Americans for Prosperity.
Americans for Prosperity.

And that is how conservative Republican Mayor John Suthers of Colorado Springs, the state’s former attorney general, would up on the wrong side of Koch brothers-funded conservative astroturf group Americans for Prosperity.

Suthers said he had been in office about a week when Jeff Crank, formerly of AFP, asked if his budget expert could look at the city budget. But no one did, nor did they contact the city’s finance office or the citizens committee that’s studied city budgets for six years, the mayor said…

Suthers completely dismissed [AFP accountant Steven] Anderson’s recommendations, pointing out that sales tax money comes from more than city residents, [Pikes Peak Rural Transportation Authority] money is distributed as it should and tax rebate deals to promote development bolster the economy and create jobs. Furthermore, he said, the only entities excluded from city property taxes are churches, nonprofits and the military.

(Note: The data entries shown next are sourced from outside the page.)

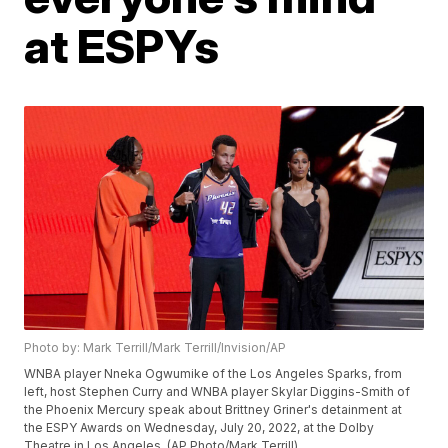
at ESPYs
Photo by: Mark Terrill/Mark Terrill/Invision/AP
WNBA player Nneka Ogwumike of the Los Angeles Sparks, from
left, host Stephen Curry and WNBA player Skylar Diggins-Smith of
the Phoenix Mercury speak about Brittney Griner's detainment at
the ESPY Awards on Wednesday, July 20, 2022, at the Dolby
Theatre in Los Angeles. (AP Photo/Mark Terrill)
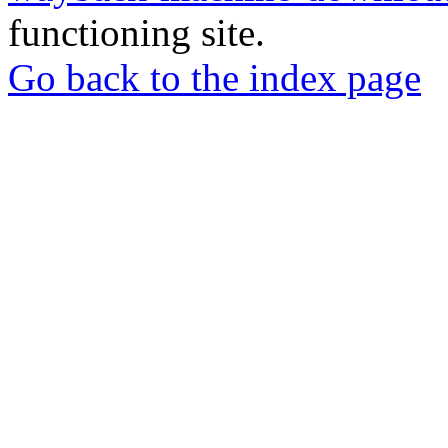
functioning site.
Go back to the index page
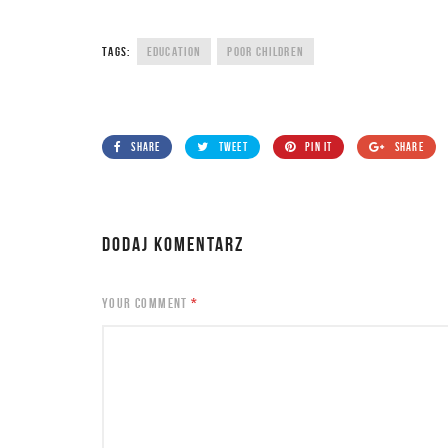
TAGS:
EDUCATION
POOR CHILDREN
SHARE
TWEET
PIN IT
SHARE
DODAJ KOMENTARZ
YOUR COMMENT
*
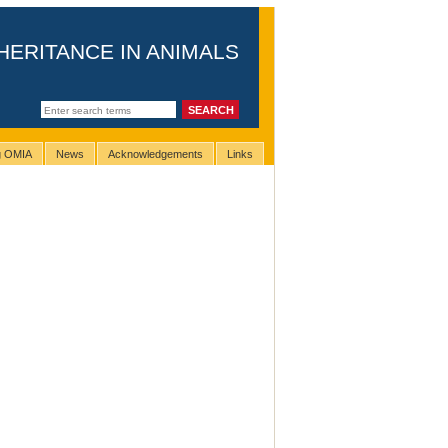
HERITANCE IN ANIMALS
ng OMIA
News
Acknowledgements
Links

“Do you think the citizens of Colorado Springs would vote to tax churches and nonprofits? We’d be the only jurisdiction in Colorado that did that,” Suthers said. [Pols emphasis]

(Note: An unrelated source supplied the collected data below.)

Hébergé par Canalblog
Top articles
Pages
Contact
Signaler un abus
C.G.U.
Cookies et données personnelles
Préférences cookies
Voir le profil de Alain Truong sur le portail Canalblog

It’s tough to say how this one will play out. Groups like AFP are masters at pushing the precise messaging buttons needed to turn out the blind-charging anti-tax conservative base in droves, and the deep pockets to give them all T-shirts. Against that, you have the credibility of a popular conservative Republican mayor, asking for money to fix his city’s monumentally crappy roads.

The outcome will show who’s doing the proverbial wagging: the tail or the dog.

Or maybe AFP is the dog now.

Comments

20 thoughts on “Americans For Prosperity Eats Its Own, John Suthers Edition

    1. They think there's really plenty of money for that. It must be that evil government employees are using that money to pay for their yachts. Bet Suthers, being Mayor, has three or four but just one each for cops and firefighters.

  1. This is local government, the basest of the base for government services. Even the staunchest conservatives is willing to let their sales tax go up a bit if it means the roads are drivable. AFP is probably in for a rude awakening on this fact. 

    1. CO Springs is a perfect example of the failure of Republican ideology and prove of their complete inability to govern. Local city and county offices have been held by Republicans and far-right Repubs and out-and-out pyschotics for years. This is the result and D's* should remind everyone in CO every chance they get. 

      Well, that is those D's who aren't perfectly happy with being in a "purple" state where we all get along so well and create bipartisan joy every time there's agreement on something.

    1. Exactly. He spent too much time in Denver and has become a weak liberal. How did he ever get elected mayor in the Springs where there are some many real conservatives?

      1. Didn't he also defend a gun control bill while he was AG? And he threw in the towel too soon (in the eyes of some) on same sex marriage?  He's bedwetting, panty-waste liberal in the eyes of real conservatives!

      1. That ship sailed long ago. I think it was back in the early '90's when Charlie Duke represented El Paso County in the state senate and had auditory hallucinations during which he claimed he could hear the sound of the Beast at the state capitol.